As the 2010 election season comes to a close, the nation’s eyes turn to the future — 2012, to be exact, and the next presidential election.

“What the Latest Polls Say About Obama’s Re-Election Possibilities,” the headlines read. “Obama, Too Left for the Right and Too Moderate for the Left.”

It seems everyone is talking about Obama and whether or not he’s let down progressives. Many on the left say he’s disappointed them with his moderate ways. Others say he’s done the best he could with what he’s been dealt.

The Nation even devoted a cover story to the issue: “Kabuki Democracy: Why a Progressive Presidency Is Impossible, For Now.”

In the article, Eric Alterman briefly touches on specific disappointments: sacrificing women’s rights for a watered down health care revamp, abandoning the Employee Free Choice Act (much to the chagrin of the labor unions), taking it easier than promised on greedy corporations, and the list goes on.

But the resounding theme throughout all of this, Alterman writes, is this: “It doesn’t matter what Obama dreams of. The far more important fact is that the system is rigged, and it’s rigged against us.”

The federal government has long been out of touch with the American public, whose only real influence comes from the polls once an election cycle. After that vote, there’s nothing binding your favorite candidate to the promises he or she made on the campaign trail.

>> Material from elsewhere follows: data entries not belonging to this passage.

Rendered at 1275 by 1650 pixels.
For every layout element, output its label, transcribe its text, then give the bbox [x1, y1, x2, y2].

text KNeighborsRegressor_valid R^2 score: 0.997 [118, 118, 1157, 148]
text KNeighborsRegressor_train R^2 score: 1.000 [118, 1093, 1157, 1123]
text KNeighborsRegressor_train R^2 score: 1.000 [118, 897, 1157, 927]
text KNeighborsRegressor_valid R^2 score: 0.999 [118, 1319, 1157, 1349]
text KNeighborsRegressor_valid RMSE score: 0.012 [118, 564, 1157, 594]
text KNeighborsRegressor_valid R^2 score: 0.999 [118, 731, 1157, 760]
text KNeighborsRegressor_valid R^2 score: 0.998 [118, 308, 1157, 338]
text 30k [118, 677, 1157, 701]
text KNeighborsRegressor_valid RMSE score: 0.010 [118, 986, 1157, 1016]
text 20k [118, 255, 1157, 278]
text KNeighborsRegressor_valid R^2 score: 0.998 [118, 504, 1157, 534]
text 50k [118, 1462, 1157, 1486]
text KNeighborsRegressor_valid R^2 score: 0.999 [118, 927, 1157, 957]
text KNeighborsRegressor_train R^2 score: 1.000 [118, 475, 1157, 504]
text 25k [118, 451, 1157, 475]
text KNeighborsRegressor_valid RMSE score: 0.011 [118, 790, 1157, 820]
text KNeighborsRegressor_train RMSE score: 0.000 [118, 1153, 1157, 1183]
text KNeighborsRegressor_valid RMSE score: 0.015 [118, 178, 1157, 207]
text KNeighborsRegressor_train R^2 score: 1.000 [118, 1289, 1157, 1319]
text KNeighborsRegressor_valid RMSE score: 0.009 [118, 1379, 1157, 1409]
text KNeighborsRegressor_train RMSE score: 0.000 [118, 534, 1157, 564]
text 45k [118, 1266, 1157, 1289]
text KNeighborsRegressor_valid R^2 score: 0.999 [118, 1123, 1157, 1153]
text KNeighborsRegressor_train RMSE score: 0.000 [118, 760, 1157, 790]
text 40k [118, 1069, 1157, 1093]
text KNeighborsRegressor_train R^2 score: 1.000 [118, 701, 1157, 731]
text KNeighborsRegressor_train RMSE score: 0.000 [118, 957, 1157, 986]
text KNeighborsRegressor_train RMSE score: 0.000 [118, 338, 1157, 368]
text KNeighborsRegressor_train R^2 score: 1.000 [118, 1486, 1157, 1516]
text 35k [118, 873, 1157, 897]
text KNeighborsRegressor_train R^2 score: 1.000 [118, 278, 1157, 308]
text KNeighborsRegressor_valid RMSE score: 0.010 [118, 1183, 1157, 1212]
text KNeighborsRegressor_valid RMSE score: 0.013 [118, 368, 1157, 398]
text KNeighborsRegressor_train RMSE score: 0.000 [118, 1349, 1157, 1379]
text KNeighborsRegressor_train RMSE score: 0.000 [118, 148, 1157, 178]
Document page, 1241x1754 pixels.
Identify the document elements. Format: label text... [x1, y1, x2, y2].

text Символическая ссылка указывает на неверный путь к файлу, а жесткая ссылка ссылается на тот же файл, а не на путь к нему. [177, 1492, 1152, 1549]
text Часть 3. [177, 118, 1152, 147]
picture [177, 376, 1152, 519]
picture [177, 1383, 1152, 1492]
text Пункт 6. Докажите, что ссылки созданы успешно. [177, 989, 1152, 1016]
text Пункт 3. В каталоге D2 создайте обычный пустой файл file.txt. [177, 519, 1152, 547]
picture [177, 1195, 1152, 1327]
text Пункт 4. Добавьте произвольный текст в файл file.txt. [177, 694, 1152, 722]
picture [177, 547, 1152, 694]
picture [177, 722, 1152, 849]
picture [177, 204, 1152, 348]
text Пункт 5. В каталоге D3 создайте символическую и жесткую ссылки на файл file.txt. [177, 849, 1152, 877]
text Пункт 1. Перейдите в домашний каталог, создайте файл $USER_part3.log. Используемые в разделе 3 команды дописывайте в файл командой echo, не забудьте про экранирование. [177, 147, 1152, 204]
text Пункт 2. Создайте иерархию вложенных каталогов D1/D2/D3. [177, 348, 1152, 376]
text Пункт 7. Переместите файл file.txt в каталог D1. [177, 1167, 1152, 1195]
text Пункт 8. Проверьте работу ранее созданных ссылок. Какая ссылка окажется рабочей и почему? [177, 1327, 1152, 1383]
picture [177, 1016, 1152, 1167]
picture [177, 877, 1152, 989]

Yes, the road to progressive change on a national level is arduous. But it’s not impassable.

After all, the 1960s Civil Rights Movement started with just four students who staged a sit-in at a lunch counter in Greensboro, N.C., A week later, the sit-ins had spread across the state, and weeks after that students across the South, from Richmond, Va., to Nashville staged their own. Next thing you know, we have the Civil Rights Act of 1964 and the Voting Rights Act a year later.

What may seem like one action directly impacting a particular community at first glance, can transform into a national movement. When national politicians let them down by not acting quickly enough, the American public took the matter into their own hands and demanded equal rights.

Start small and start local. You never know when you might be the catalyst for the next Civil Rights Movement.

Jessica Newman is a staff writer for Campus Progress.